Генеральная схема «Чжоули» — суперидеологема

Итак, перед нами пять глав, последовательно и в одном ключе описывающие административно-политическую и социально-организационную структуру Поднебесной в том виде, в каком она будто бы существовала в начале Чжоу. Детали этой структуры, разработаные в тексте до мелочей, ставят своей целью продемонстрировать читателю не столько гигантскую пирамиду администрации как таковую, сколько разумную логику ее построения, а также необходимость ее существования во имя блага общества и социальной гармонии в Поднебесной. Иными словами, перед нами отнюдь не реальность, а то, что должно было бы быть реальностью, — вызванная определенными потребностями общества и времени некая идеологическая продукция, своего рода суперидеологема18.

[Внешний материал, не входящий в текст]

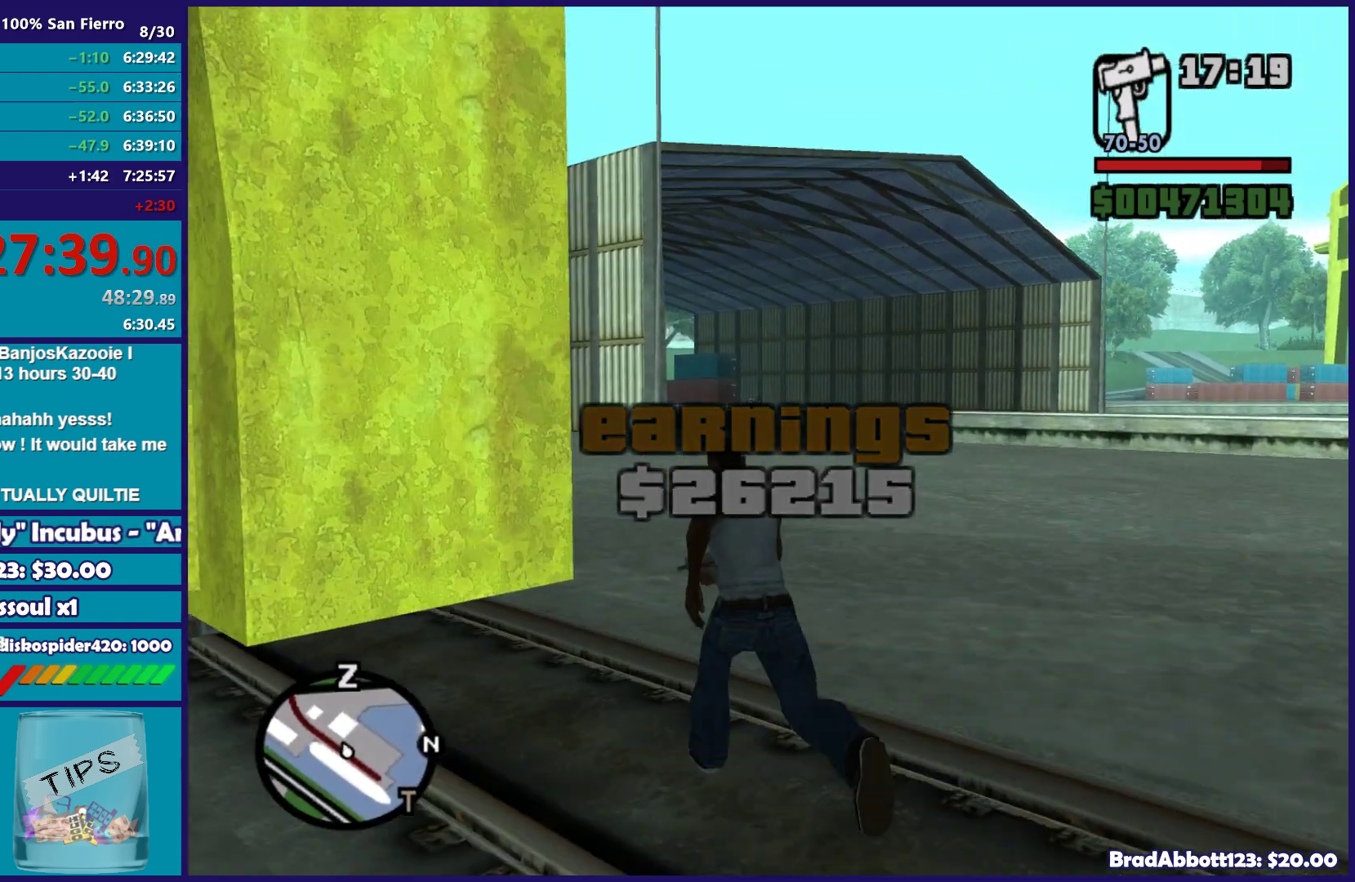
{"buttons": [], "left_stick": "up", "right_stick": "center", "button_events": [[83, "A", "up"], [200, "A", "down"], [267, "A", "up"], [400, "A", "down"], [500, "A", "up"]]}
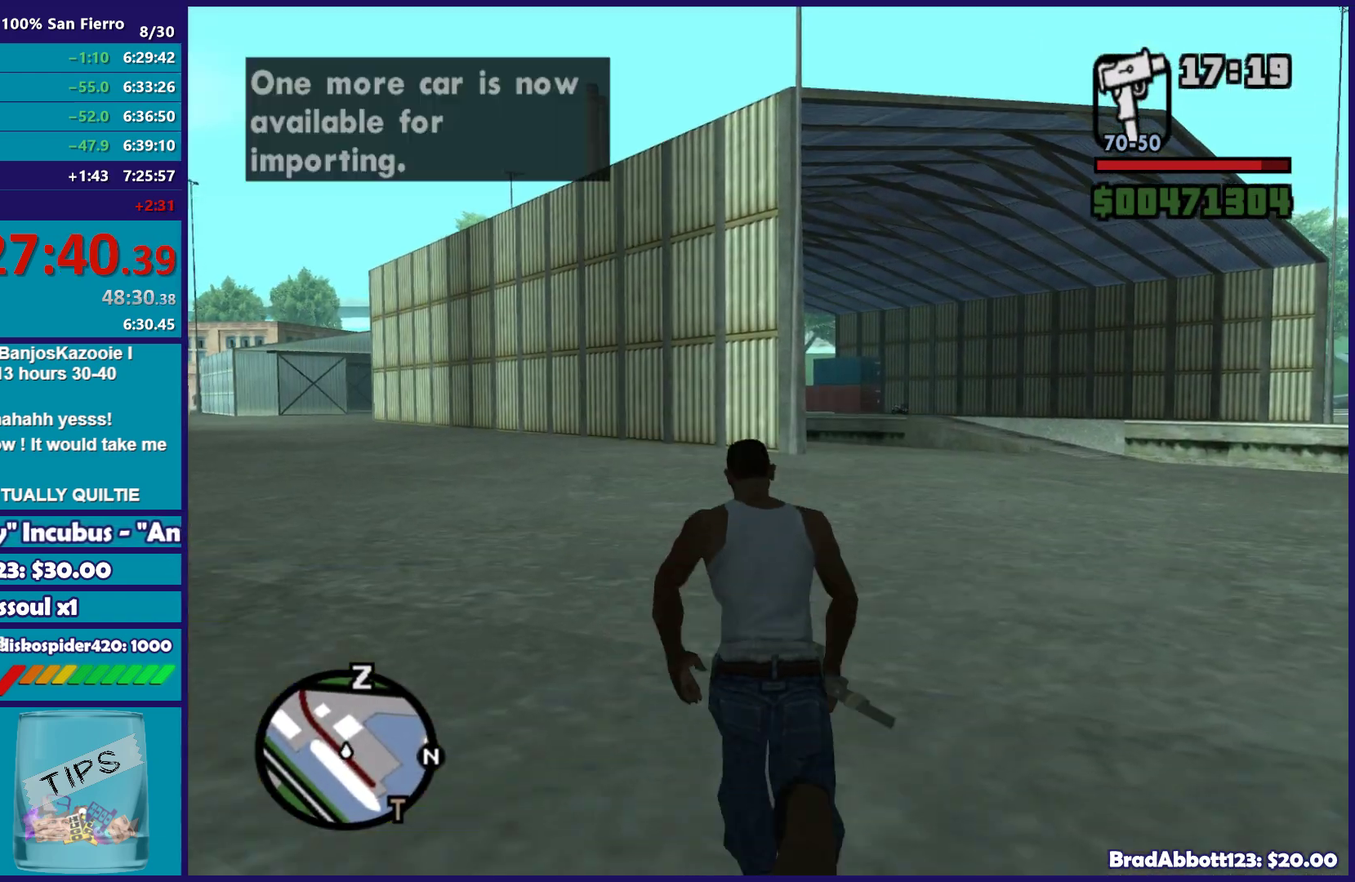
{"buttons": [], "left_stick": "up", "right_stick": "center", "button_events": [[117, "A", "down"], [217, "A", "up"], [300, "A", "down"], [400, "A", "up"]]}
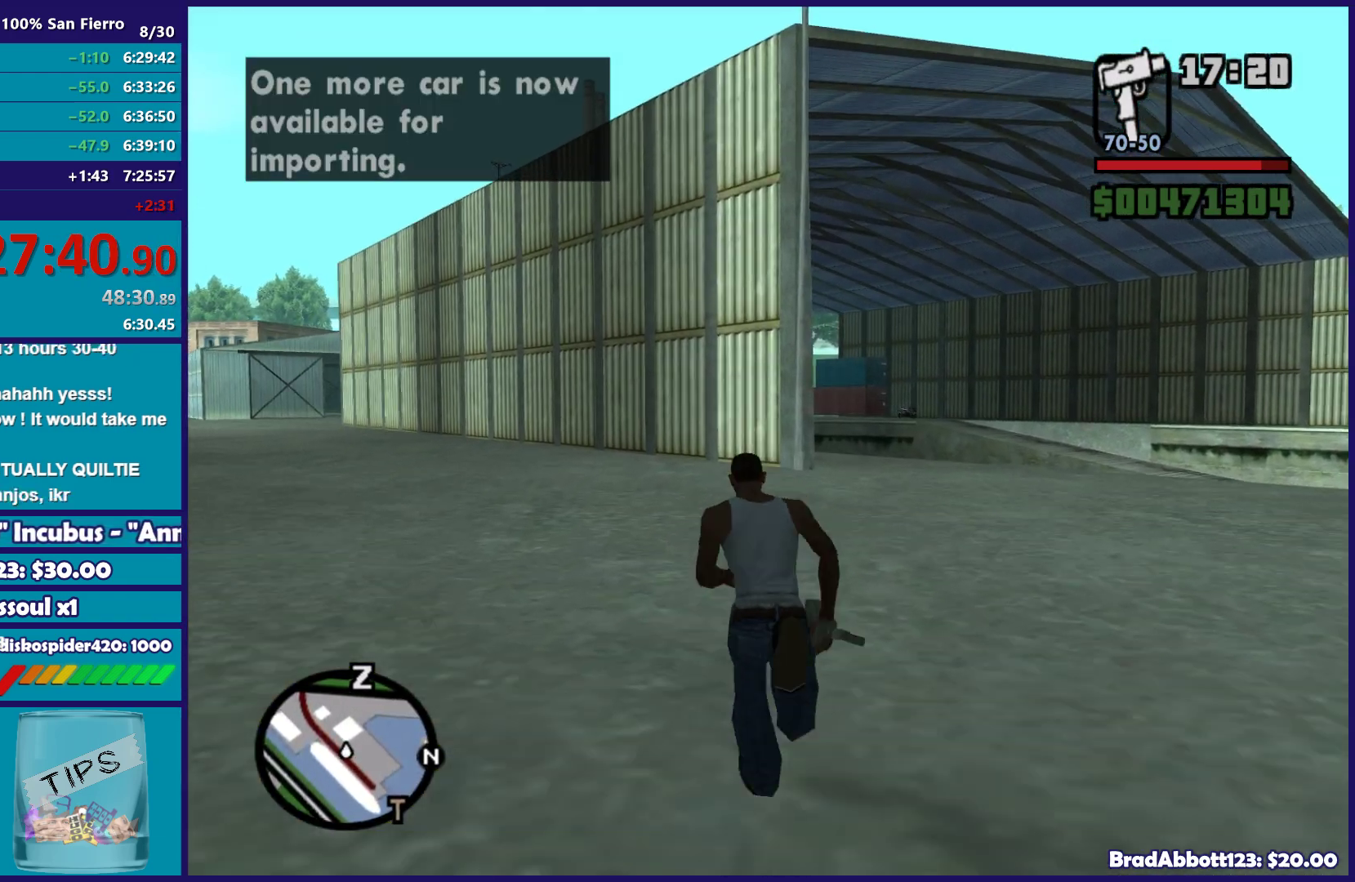
{"buttons": ["A"], "left_stick": "up", "right_stick": "center", "button_events": [[17, "A", "down"], [100, "A", "up"], [217, "A", "down"], [317, "A", "up"], [450, "A", "down"]]}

Суперидеологема, о которой идет речь, — это претензия на то, чтобы высказать свое мнение об организации оптимального управления Поднебесной. Неважно, кто и когда поставил точку в составлении связанной с этим гигантской схемы. Возможно, как о том уже было упомянуто, это было сделано историографами чжоуского вана тогда, когда домена уже не существовало, а ван практически уже не был ваном. Дело в конце концов не в личности правителя и не в том, какая из династий возглавит Поднебесную. Дело в самой Поднебесной. Ее следовало бы сохранить в том виде, какой она будто бы некогда имела, когда все было прекрасно, стройно, гармонично и удобно для всех. Собственно, для этого и был сочинен текст, о котором идет речь. Так как же выглядела Поднебесная, если верить этому тексту, в начале Чжоу?

Возглавлял ее, по «Чжоули», государь в статусе императора, сына Неба, именовавшийся привычным термином «ван» (термин «империя» или «император», «ди», в тексте не используется). Но он практически почти не упоминается как действующая административная фигура, что и понятно: реально управлял Чжоу не он, а аппарат власти. Согласно трактату, аппарат власти состоял из шести гигантских министерств, возглавлявшихся министрами в ранге цинов. Стоит напомнить, что первые правители Чжоу как раз и пошли на создание феодальной структуры, не сумев наладить эффективное централизованное управление оказавшейся под их властью огромной территорией, поскольку не располагали и десятой долей описываемого в «Чжоули» штата сотрудников аппарата власти. Но это в конце концов мелочь. Обратимся к более существенным проблемам.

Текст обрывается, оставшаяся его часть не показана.